President Biden is supposed to deliver his draft to Congress tomorrow. Congress is supposed to have the budget deal ready to go by the time the new fiscal year starts, but the current members will still be in office then. So brace yourself for more budget shenanigans.

These moments of breathless blogginess have been brought to you, as a public service, by Lynne Cantwell. Stay safe!

Sunday, March 3, 2024

How old is your city?

So I was chatting with friends on Facebook, as one does, and the definition of "old" came up -- not in terms of people, mind you, although we talk about that a lot, too, but in terms of cities. Specifically, how Europeans marvel at the way Americans marvel at their castles, and how new most of America is in comparison.

I mean, Europe has some really old cities. The oldest city in Europe is generally recognized to be Plovdiv, Bulgaria, founded in 6000 BCE. Athens, founded in 3000 BCE, is a relative newcomer. (The oldest city on that list that I've been to is Seville, Spain, founded in the eighth century BCE.) In short, Europeans think it's normal to share space with really old stuff.

Compare that to the oldest city in America -- St. Augustine, Florida, founded in 1565 CE. Second oldest? Why, that would be Santa Fe, founded in 1610, give or take a year or three. It's also the oldest state capital in the country, and the loftiest, at 7,199 feet above sea level (yes, we're higher than Denver). 
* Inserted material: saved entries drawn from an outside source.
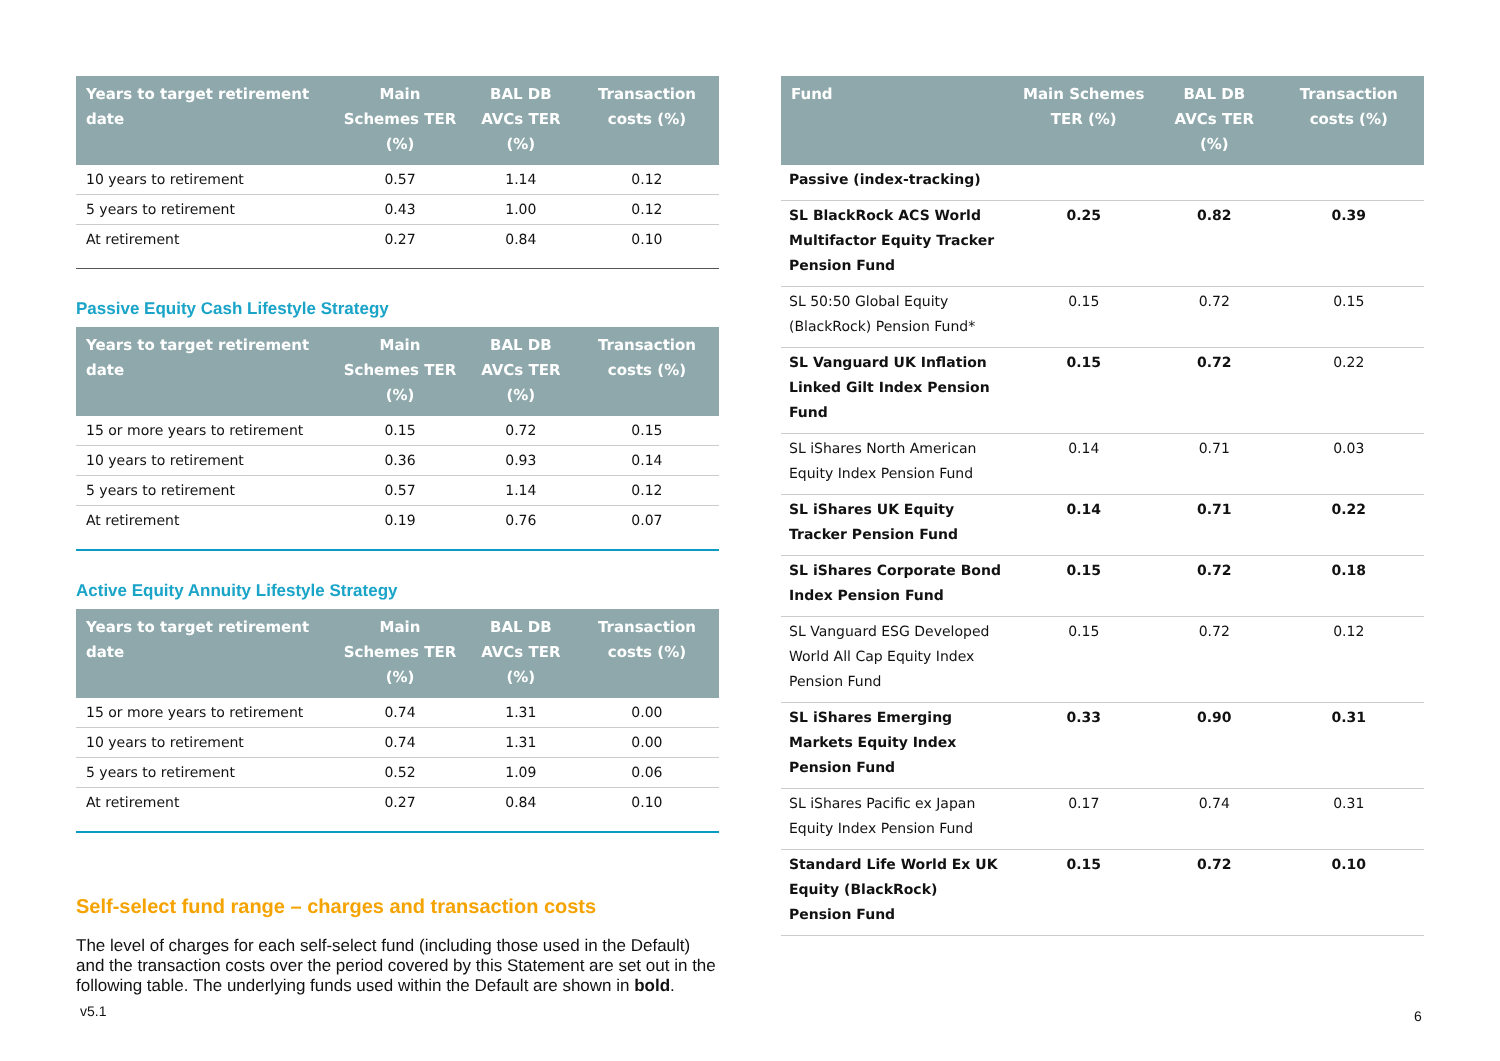| Years to target retirement date | Main Schemes TER (%) | BAL DB AVCs TER (%) | Transaction costs (%) |
| --- | --- | --- | --- |
| 10 years to retirement | 0.57 | 1.14 | 0.12 |
| 5 years to retirement | 0.43 | 1.00 | 0.12 |
| At retirement | 0.27 | 0.84 | 0.10 |
Passive Equity Cash Lifestyle Strategy
| Years to target retirement date | Main Schemes TER (%) | BAL DB AVCs TER (%) | Transaction costs (%) |
| --- | --- | --- | --- |
| 15 or more years to retirement | 0.15 | 0.72 | 0.15 |
| 10 years to retirement | 0.36 | 0.93 | 0.14 |
| 5 years to retirement | 0.57 | 1.14 | 0.12 |
| At retirement | 0.19 | 0.76 | 0.07 |
Active Equity Annuity Lifestyle Strategy
| Years to target retirement date | Main Schemes TER (%) | BAL DB AVCs TER (%) | Transaction costs (%) |
| --- | --- | --- | --- |
| 15 or more years to retirement | 0.74 | 1.31 | 0.00 |
| 10 years to retirement | 0.74 | 1.31 | 0.00 |
| 5 years to retirement | 0.52 | 1.09 | 0.06 |
| At retirement | 0.27 | 0.84 | 0.10 |
Self-select fund range – charges and transaction costs
The level of charges for each self-select fund (including those used in the Default) and the transaction costs over the period covered by this Statement are set out in the following table. The underlying funds used within the Default are shown in bold.
| Fund | Main Schemes TER (%) | BAL DB AVCs TER (%) | Transaction costs (%) |
| --- | --- | --- | --- |
| Passive (index-tracking) | | | |
| SL BlackRock ACS World Multifactor Equity Tracker Pension Fund | 0.25 | 0.82 | 0.39 |
| SL 50:50 Global Equity (BlackRock) Pension Fund* | 0.15 | 0.72 | 0.15 |
| SL Vanguard UK Inflation Linked Gilt Index Pension Fund | 0.15 | 0.72 | 0.22 |
| SL iShares North American Equity Index Pension Fund | 0.14 | 0.71 | 0.03 |
| SL iShares UK Equity Tracker Pension Fund | 0.14 | 0.71 | 0.22 |
| SL iShares Corporate Bond Index Pension Fund | 0.15 | 0.72 | 0.18 |
| SL Vanguard ESG Developed World All Cap Equity Index Pension Fund | 0.15 | 0.72 | 0.12 |
| SL iShares Emerging Markets Equity Index Pension Fund | 0.33 | 0.90 | 0.31 |
| SL iShares Pacific ex Japan Equity Index Pension Fund | 0.17 | 0.74 | 0.31 |
| Standard Life World Ex UK Equity (BlackRock) Pension Fund | 0.15 | 0.72 | 0.10 |
v5.1 6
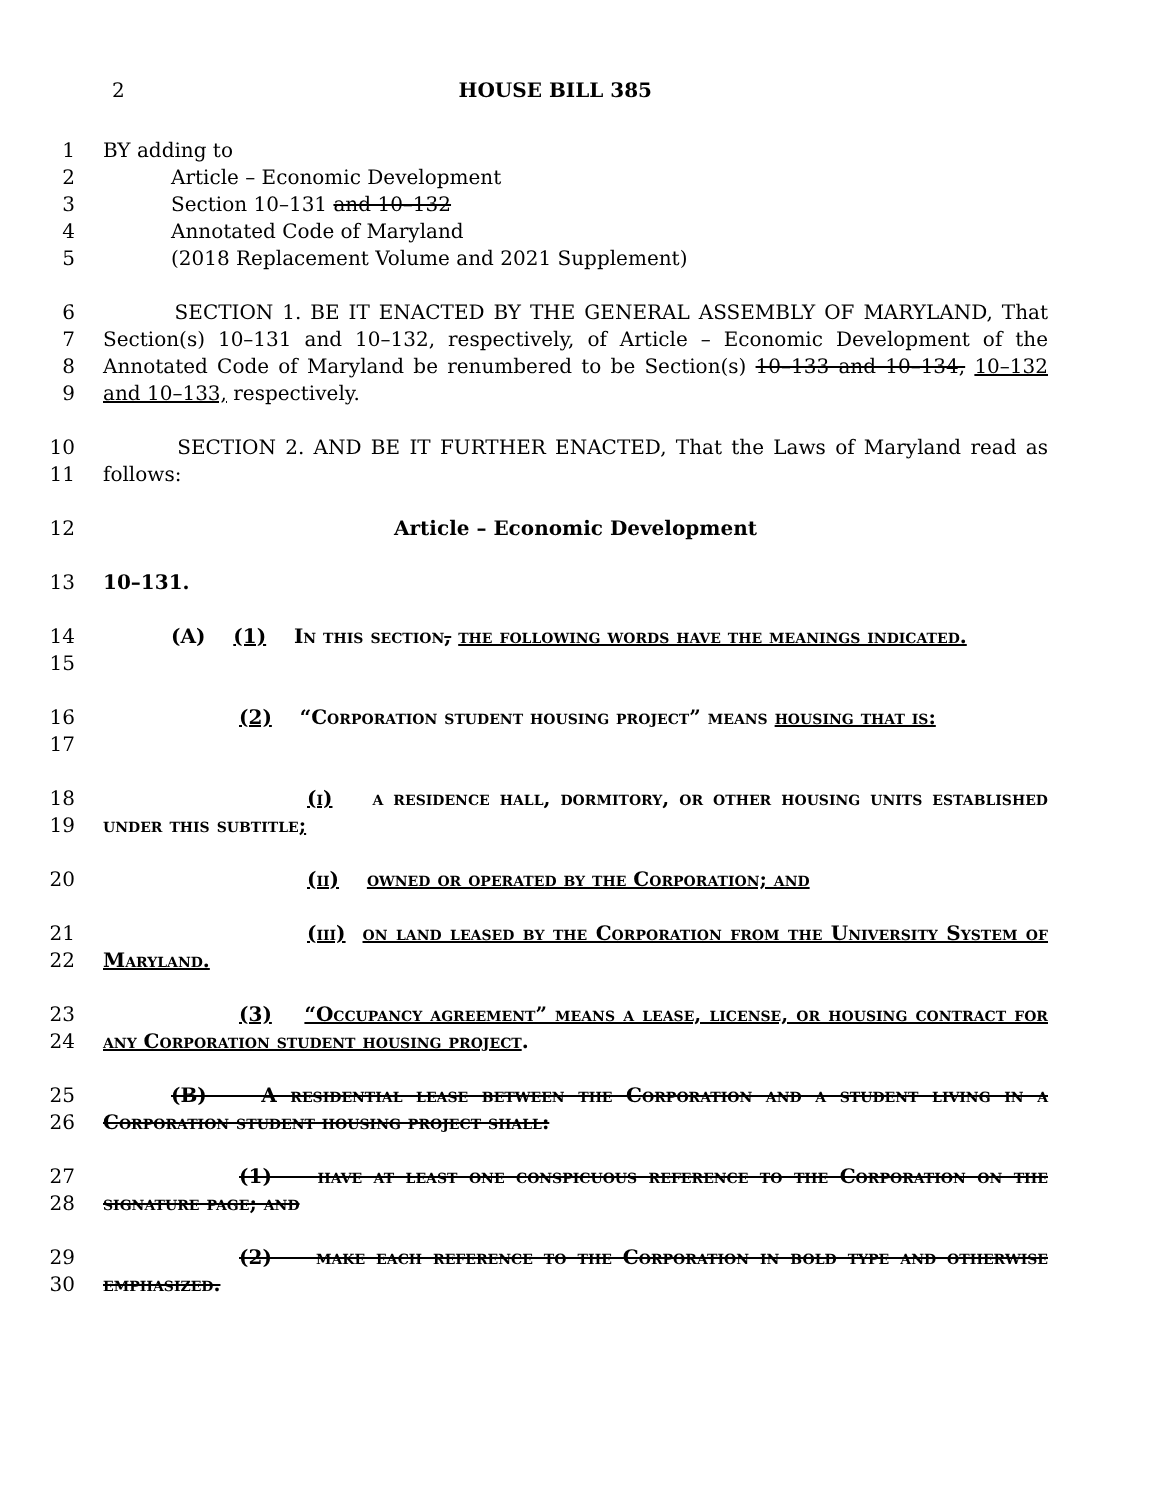2 HOUSE BILL 385
1 BY adding to
2 Article – Economic Development
3 Section 10–131 and 10–132
4 Annotated Code of Maryland
5 (2018 Replacement Volume and 2021 Supplement)
6
7
8
9
SECTION 1. BE IT ENACTED BY THE GENERAL ASSEMBLY OF MARYLAND, That Section(s) 10–131 and 10–132, respectively, of Article – Economic Development of the Annotated Code of Maryland be renumbered to be Section(s) 10–133 and 10–134, 10–132 and 10–133, respectively.
10
11
SECTION 2. AND BE IT FURTHER ENACTED, That the Laws of Maryland read as follows:
12 Article – Economic Development
13 10–131.
14
15
(A) (1) In this section, the following words have the meanings indicated.
16
17
(2) “Corporation student housing project” means housing that is:
18
19
(i) a residence hall, dormitory, or other housing units established under this subtitle;
20 (ii) owned or operated by the Corporation; and
21
22
(iii) on land leased by the Corporation from the University System of Maryland.
23
24
(3) “Occupancy agreement” means a lease, license, or housing contract for any Corporation student housing project.
25
26
(B) A residential lease between the Corporation and a student living in a Corporation student housing project shall:
27
28
(1) have at least one conspicuous reference to the Corporation on the signature page; and
29
30
(2) make each reference to the Corporation in bold type and otherwise emphasized.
In 1882, Santa Fe had already been a capital city for more than 250 years.
Wikimedia Commons | Public Domain 
And yet those people on the East Coast are so impressed with how historic their cities are. I mean, I used to be impressed, too. I grew up near Chicago, which was incorporated in 1837; cities on the East Coast are venerable by comparison. New York City was founded by the Dutch as New Amsterdam in 1624; the English seized it from the Dutch 40 years later*, and it stayed in British hands until we declared our independence from England.

This topic always seems to crop up around Thanksgiving, when the annual bickering starts over the first Thanksgiving. It was the Pilgrims, right? Plymouth Rock and all that? Eh, not so fast. The famous feast in Plymouth happened in 1623, but Berkeley Plantation in Virginia claims their Thanksgiving occurred in 1619.

Note, if you will, that 1619 is nine years later than the founding of Santa Fe.

Last fall, I attempted to point this out on a Facebook post about the Berkeley Plantation event. Other commenters were not amused. "We're talking about colonial America," one fellow said. So if the Spaniards founded it, it doesn't count?

Another person put it more bluntly: "What's your point?" 

To which I replied, "I'm told I don't have one." See, I'd belatedly remembered that famous quote by some Virginian whose identity has been lost to the mists of time: 

To be a Virginian, either by Birth, Marriage, Adoption, or even on one's Mother's side, is an Introduction to any State in the Union, a Passport to any Foreign Country, and a Benediction from Above.

And you thought Texans were impressed with themselves.


Don't get me wrong - I lived in Virginia for more than 30 years, and both my kids were born there, so I guess I qualify as a Virginian by adoption. And it's a lovely state (sorry, commonwealth). But ... yeah.


*Among the English sailors who liberated New Amsterdam was Capt. Edmund Cantwell -- the first Cantwell of our line in America. I guess that means I could join the DAR if I wanted to?


These moments of state-pride blogginess have been brought to you, as a public service, by Lynne Cantwell. Stay safe!